### [RECORD EXCERPTS]
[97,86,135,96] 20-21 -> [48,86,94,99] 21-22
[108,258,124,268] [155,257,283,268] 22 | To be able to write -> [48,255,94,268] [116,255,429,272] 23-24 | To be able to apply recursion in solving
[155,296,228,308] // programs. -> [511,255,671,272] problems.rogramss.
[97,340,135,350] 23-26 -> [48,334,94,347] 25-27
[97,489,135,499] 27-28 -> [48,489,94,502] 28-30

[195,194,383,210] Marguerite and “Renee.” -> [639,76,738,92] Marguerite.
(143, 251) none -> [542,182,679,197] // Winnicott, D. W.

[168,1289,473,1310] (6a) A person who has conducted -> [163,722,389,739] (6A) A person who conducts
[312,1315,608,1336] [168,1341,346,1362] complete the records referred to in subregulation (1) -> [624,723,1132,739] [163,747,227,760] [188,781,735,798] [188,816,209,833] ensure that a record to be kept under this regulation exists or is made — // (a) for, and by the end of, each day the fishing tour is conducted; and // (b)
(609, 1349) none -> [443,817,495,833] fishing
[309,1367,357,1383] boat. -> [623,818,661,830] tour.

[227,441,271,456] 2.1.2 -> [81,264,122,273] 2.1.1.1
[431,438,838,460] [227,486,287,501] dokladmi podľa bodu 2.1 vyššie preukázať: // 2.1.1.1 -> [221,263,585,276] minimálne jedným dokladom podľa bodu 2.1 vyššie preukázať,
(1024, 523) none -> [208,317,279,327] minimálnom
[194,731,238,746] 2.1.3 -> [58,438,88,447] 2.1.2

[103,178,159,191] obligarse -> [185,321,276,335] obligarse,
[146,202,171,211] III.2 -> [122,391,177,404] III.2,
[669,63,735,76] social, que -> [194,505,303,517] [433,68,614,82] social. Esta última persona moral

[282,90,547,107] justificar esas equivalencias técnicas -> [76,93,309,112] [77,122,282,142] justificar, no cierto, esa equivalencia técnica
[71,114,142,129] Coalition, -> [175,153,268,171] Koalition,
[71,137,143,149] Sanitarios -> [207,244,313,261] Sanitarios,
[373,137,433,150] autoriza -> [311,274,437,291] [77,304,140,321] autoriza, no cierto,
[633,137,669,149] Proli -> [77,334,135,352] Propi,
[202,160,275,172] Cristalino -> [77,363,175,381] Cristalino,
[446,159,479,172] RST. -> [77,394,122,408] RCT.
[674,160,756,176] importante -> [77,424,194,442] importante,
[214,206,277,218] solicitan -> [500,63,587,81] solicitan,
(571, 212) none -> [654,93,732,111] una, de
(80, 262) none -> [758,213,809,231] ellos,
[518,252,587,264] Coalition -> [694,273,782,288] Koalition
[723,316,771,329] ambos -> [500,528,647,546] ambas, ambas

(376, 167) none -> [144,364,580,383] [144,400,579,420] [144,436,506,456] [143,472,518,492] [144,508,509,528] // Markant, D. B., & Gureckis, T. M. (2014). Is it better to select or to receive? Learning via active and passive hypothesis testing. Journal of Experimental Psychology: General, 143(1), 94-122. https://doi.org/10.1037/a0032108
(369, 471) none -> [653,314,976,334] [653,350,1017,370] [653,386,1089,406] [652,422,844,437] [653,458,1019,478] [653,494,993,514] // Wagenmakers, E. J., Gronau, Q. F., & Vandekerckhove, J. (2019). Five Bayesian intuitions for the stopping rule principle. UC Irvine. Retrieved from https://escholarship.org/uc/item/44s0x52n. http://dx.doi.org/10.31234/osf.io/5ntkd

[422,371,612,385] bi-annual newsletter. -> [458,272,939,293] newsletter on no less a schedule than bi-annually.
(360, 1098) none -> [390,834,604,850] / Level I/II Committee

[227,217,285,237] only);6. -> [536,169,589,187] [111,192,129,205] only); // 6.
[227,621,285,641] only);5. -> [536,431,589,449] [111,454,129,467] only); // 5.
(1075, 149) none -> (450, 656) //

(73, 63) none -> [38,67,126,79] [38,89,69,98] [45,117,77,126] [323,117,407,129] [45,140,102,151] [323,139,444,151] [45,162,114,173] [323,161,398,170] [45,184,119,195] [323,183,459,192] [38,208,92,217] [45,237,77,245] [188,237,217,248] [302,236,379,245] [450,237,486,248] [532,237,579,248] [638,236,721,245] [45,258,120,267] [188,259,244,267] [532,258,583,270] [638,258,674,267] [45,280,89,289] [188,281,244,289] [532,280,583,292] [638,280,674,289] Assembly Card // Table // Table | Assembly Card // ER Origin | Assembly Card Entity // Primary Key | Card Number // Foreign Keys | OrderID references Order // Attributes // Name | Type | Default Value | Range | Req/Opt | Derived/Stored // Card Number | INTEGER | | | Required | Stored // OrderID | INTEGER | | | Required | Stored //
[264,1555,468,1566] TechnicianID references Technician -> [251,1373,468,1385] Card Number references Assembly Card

### [WHAT THE EXERCISE ASKS]
Exactly as written, transcribe each line of the data.

### [SOLUTION FOR THIS TASK]
[97,86,135,96] 20-21 -> [48,86,94,99] 21-22
[108,258,124,268] [155,257,283,268] 22 | To be able to write -> [48,255,94,268] [116,255,429,272] 23-24 | To be able to apply recursion in solving
[155,296,228,308] // programs. -> [511,255,671,272] problems.rogramss.
[97,340,135,350] 23-26 -> [48,334,94,347] 25-27
[97,489,135,499] 27-28 -> [48,489,94,502] 28-30

[195,194,383,210] Marguerite and “Renee.” -> [639,76,738,92] Marguerite.
(143, 251) none -> [542,182,679,197] // Winnicott, D. W.

[168,1289,473,1310] (6a) A person who has conducted -> [163,722,389,739] (6A) A person who conducts
[312,1315,608,1336] [168,1341,346,1362] complete the records referred to in subregulation (1) -> [624,723,1132,739] [163,747,227,760] [188,781,735,798] [188,816,209,833] ensure that a record to be kept under this regulation exists or is made — // (a) for, and by the end of, each day the fishing tour is conducted; and // (b)
(609, 1349) none -> [443,817,495,833] fishing
[309,1367,357,1383] boat. -> [623,818,661,830] tour.

[227,441,271,456] 2.1.2 -> [81,264,122,273] 2.1.1.1
[431,438,838,460] [227,486,287,501] dokladmi podľa bodu 2.1 vyššie preukázať: // 2.1.1.1 -> [221,263,585,276] minimálne jedným dokladom podľa bodu 2.1 vyššie preukázať,
(1024, 523) none -> [208,317,279,327] minimálnom
[194,731,238,746] 2.1.3 -> [58,438,88,447] 2.1.2

[103,178,159,191] obligarse -> [185,321,276,335] obligarse,
[146,202,171,211] III.2 -> [122,391,177,404] III.2,
[669,63,735,76] social, que -> [194,505,303,517] [433,68,614,82] social. Esta última persona moral

[282,90,547,107] justificar esas equivalencias técnicas -> [76,93,309,112] [77,122,282,142] justificar, no cierto, esa equivalencia técnica
[71,114,142,129] Coalition, -> [175,153,268,171] Koalition,
[71,137,143,149] Sanitarios -> [207,244,313,261] Sanitarios,
[373,137,433,150] autoriza -> [311,274,437,291] [77,304,140,321] autoriza, no cierto,
[633,137,669,149] Proli -> [77,334,135,352] Propi,
[202,160,275,172] Cristalino -> [77,363,175,381] Cristalino,
[446,159,479,172] RST. -> [77,394,122,408] RCT.
[674,160,756,176] importante -> [77,424,194,442] importante,
[214,206,277,218] solicitan -> [500,63,587,81] solicitan,
(571, 212) none -> [654,93,732,111] una, de
(80, 262) none -> [758,213,809,231] ellos,
[518,252,587,264] Coalition -> [694,273,782,288] Koalition
[723,316,771,329] ambos -> [500,528,647,546] ambas, ambas

(376, 167) none -> [144,364,580,383] [144,400,579,420] [144,436,506,456] [143,472,518,492] [144,508,509,528] // Markant, D. B., & Gureckis, T. M. (2014). Is it better to select or to receive? Learning via active and passive hypothesis testing. Journal of Experimental Psychology: General, 143(1), 94-122. https://doi.org/10.1037/a0032108
(369, 471) none -> [653,314,976,334] [653,350,1017,370] [653,386,1089,406] [652,422,844,437] [653,458,1019,478] [653,494,993,514] // Wagenmakers, E. J., Gronau, Q. F., & Vandekerckhove, J. (2019). Five Bayesian intuitions for the stopping rule principle. UC Irvine. Retrieved from https://escholarship.org/uc/item/44s0x52n. http://dx.doi.org/10.31234/osf.io/5ntkd

[422,371,612,385] bi-annual newsletter. -> [458,272,939,293] newsletter on no less a schedule than bi-annually.
(360, 1098) none -> [390,834,604,850] / Level I/II Committee

[227,217,285,237] only);6. -> [536,169,589,187] [111,192,129,205] only); // 6.
[227,621,285,641] only);5. -> [536,431,589,449] [111,454,129,467] only); // 5.
(1075, 149) none -> (450, 656) //

(73, 63) none -> [38,67,126,79] [38,89,69,98] [45,117,77,126] [323,117,407,129] [45,140,102,151] [323,139,444,151] [45,162,114,173] [323,161,398,170] [45,184,119,195] [323,183,459,192] [38,208,92,217] [45,237,77,245] [188,237,217,248] [302,236,379,245] [450,237,486,248] [532,237,579,248] [638,236,721,245] [45,258,120,267] [188,259,244,267] [532,258,583,270] [638,258,674,267] [45,280,89,289] [188,281,244,289] [532,280,583,292] [638,280,674,289] Assembly Card // Table // Table | Assembly Card // ER Origin | Assembly Card Entity // Primary Key | Card Number // Foreign Keys | OrderID references Order // Attributes // Name | Type | Default Value | Range | Req/Opt | Derived/Stored // Card Number | INTEGER | | | Required | Stored // OrderID | INTEGER | | | Required | Stored //
[264,1555,468,1566] TechnicianID references Technician -> [251,1373,468,1385] Card Number references Assembly Card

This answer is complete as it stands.